Segment Start: EXERCISE MATERIALS

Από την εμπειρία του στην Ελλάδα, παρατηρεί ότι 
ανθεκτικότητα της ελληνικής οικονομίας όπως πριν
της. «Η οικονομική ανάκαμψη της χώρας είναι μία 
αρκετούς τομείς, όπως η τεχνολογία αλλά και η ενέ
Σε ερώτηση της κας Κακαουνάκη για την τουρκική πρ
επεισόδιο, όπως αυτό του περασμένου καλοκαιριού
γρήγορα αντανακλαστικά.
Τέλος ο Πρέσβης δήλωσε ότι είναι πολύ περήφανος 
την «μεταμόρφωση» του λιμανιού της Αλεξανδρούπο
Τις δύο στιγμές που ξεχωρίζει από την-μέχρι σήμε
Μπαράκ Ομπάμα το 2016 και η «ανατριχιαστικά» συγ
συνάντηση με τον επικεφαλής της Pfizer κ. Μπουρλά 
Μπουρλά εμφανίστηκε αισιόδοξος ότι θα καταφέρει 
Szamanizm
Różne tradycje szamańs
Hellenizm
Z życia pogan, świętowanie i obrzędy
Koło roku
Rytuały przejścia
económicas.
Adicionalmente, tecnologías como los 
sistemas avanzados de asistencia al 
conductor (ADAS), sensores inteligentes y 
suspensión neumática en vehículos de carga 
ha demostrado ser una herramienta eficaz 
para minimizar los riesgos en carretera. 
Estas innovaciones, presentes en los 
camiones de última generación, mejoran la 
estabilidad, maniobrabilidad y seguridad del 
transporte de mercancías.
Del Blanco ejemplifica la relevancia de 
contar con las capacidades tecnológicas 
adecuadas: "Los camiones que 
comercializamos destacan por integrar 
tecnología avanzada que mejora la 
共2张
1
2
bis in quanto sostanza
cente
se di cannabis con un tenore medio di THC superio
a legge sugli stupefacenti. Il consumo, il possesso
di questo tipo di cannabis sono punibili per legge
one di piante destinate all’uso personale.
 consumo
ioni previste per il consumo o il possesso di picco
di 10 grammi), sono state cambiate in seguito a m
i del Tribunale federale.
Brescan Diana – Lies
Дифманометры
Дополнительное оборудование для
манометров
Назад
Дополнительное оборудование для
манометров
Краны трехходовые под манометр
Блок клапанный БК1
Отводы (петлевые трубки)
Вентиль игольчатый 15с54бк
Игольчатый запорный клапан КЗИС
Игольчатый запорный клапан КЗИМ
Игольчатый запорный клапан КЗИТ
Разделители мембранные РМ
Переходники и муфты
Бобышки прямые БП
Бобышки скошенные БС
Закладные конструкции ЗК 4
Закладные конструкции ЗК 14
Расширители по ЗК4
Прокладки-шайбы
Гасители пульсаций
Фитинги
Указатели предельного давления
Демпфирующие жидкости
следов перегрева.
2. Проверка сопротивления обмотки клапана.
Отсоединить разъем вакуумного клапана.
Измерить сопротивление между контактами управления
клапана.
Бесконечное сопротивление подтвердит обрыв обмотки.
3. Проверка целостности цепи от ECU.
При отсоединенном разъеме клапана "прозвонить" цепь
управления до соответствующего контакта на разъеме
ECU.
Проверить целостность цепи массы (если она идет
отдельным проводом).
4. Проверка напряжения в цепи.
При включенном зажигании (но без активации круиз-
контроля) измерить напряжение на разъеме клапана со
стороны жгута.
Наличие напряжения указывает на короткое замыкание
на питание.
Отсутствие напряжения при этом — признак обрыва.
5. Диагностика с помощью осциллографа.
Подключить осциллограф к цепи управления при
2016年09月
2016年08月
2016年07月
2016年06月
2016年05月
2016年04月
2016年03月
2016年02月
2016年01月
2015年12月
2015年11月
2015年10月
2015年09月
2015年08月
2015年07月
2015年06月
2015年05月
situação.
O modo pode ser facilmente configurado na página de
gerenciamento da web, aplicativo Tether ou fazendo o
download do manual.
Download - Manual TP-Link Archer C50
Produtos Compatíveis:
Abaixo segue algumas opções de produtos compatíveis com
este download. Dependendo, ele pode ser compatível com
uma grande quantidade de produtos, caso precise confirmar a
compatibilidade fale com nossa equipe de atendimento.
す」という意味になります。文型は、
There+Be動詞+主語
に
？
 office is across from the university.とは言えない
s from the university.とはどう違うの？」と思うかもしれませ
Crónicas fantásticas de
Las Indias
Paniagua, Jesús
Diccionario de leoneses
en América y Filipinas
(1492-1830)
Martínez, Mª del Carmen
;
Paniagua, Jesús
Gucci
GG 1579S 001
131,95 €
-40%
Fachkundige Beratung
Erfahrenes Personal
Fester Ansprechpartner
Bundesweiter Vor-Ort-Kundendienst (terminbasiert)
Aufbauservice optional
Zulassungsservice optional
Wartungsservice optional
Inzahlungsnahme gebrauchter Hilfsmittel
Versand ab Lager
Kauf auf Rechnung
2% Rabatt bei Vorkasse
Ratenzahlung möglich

Segment End: EXERCISE MATERIALS

- [ACTION ITEM]:
Write out the text of all the items above again, substituting "Paniagua, J." for every occurrence of "Paniagua, Jesús" and leaving everything else unchanged.

- [TASK RESULT]:
Από την εμπειρία του στην Ελλάδα, παρατηρεί ότι 
ανθεκτικότητα της ελληνικής οικονομίας όπως πριν
της. «Η οικονομική ανάκαμψη της χώρας είναι μία 
αρκετούς τομείς, όπως η τεχνολογία αλλά και η ενέ
Σε ερώτηση της κας Κακαουνάκη για την τουρκική πρ
επεισόδιο, όπως αυτό του περασμένου καλοκαιριού
γρήγορα αντανακλαστικά.
Τέλος ο Πρέσβης δήλωσε ότι είναι πολύ περήφανος 
την «μεταμόρφωση» του λιμανιού της Αλεξανδρούπο
Τις δύο στιγμές που ξεχωρίζει από την-μέχρι σήμε
Μπαράκ Ομπάμα το 2016 και η «ανατριχιαστικά» συγ
συνάντηση με τον επικεφαλής της Pfizer κ. Μπουρλά 
Μπουρλά εμφανίστηκε αισιόδοξος ότι θα καταφέρει 
Szamanizm
Różne tradycje szamańs
Hellenizm
Z życia pogan, świętowanie i obrzędy
Koło roku
Rytuały przejścia
económicas.
Adicionalmente, tecnologías como los 
sistemas avanzados de asistencia al 
conductor (ADAS), sensores inteligentes y 
suspensión neumática en vehículos de carga 
ha demostrado ser una herramienta eficaz 
para minimizar los riesgos en carretera. 
Estas innovaciones, presentes en los 
camiones de última generación, mejoran la 
estabilidad, maniobrabilidad y seguridad del 
transporte de mercancías.
Del Blanco ejemplifica la relevancia de 
contar con las capacidades tecnológicas 
adecuadas: "Los camiones que 
comercializamos destacan por integrar 
tecnología avanzada que mejora la 
共2张
1
2
bis in quanto sostanza
cente
se di cannabis con un tenore medio di THC superio
a legge sugli stupefacenti. Il consumo, il possesso
di questo tipo di cannabis sono punibili per legge
one di piante destinate all’uso personale.
 consumo
ioni previste per il consumo o il possesso di picco
di 10 grammi), sono state cambiate in seguito a m
i del Tribunale federale.
Brescan Diana – Lies
Дифманометры
Дополнительное оборудование для
манометров
Назад
Дополнительное оборудование для
манометров
Краны трехходовые под манометр
Блок клапанный БК1
Отводы (петлевые трубки)
Вентиль игольчатый 15с54бк
Игольчатый запорный клапан КЗИС
Игольчатый запорный клапан КЗИМ
Игольчатый запорный клапан КЗИТ
Разделители мембранные РМ
Переходники и муфты
Бобышки прямые БП
Бобышки скошенные БС
Закладные конструкции ЗК 4
Закладные конструкции ЗК 14
Расширители по ЗК4
Прокладки-шайбы
Гасители пульсаций
Фитинги
Указатели предельного давления
Демпфирующие жидкости
следов перегрева.
2. Проверка сопротивления обмотки клапана.
Отсоединить разъем вакуумного клапана.
Измерить сопротивление между контактами управления
клапана.
Бесконечное сопротивление подтвердит обрыв обмотки.
3. Проверка целостности цепи от ECU.
При отсоединенном разъеме клапана "прозвонить" цепь
управления до соответствующего контакта на разъеме
ECU.
Проверить целостность цепи массы (если она идет
отдельным проводом).
4. Проверка напряжения в цепи.
При включенном зажигании (но без активации круиз-
контроля) измерить напряжение на разъеме клапана со
стороны жгута.
Наличие напряжения указывает на короткое замыкание
на питание.
Отсутствие напряжения при этом — признак обрыва.
5. Диагностика с помощью осциллографа.
Подключить осциллограф к цепи управления при
2016年09月
2016年08月
2016年07月
2016年06月
2016年05月
2016年04月
2016年03月
2016年02月
2016年01月
2015年12月
2015年11月
2015年10月
2015年09月
2015年08月
2015年07月
2015年06月
2015年05月
situação.
O modo pode ser facilmente configurado na página de
gerenciamento da web, aplicativo Tether ou fazendo o
download do manual.
Download - Manual TP-Link Archer C50
Produtos Compatíveis:
Abaixo segue algumas opções de produtos compatíveis com
este download. Dependendo, ele pode ser compatível com
uma grande quantidade de produtos, caso precise confirmar a
compatibilidade fale com nossa equipe de atendimento.
す」という意味になります。文型は、
There+Be動詞+主語
に
？
 office is across from the university.とは言えない
s from the university.とはどう違うの？」と思うかもしれませ
Crónicas fantásticas de
Las Indias
Paniagua, J.
Diccionario de leoneses
en América y Filipinas
(1492-1830)
Martínez, Mª del Carmen
;
Paniagua, J.
Gucci
GG 1579S 001
131,95 €
-40%
Fachkundige Beratung
Erfahrenes Personal
Fester Ansprechpartner
Bundesweiter Vor-Ort-Kundendienst (terminbasiert)
Aufbauservice optional
Zulassungsservice optional
Wartungsservice optional
Inzahlungsnahme gebrauchter Hilfsmittel
Versand ab Lager
Kauf auf Rechnung
2% Rabatt bei Vorkasse
Ratenzahlung möglich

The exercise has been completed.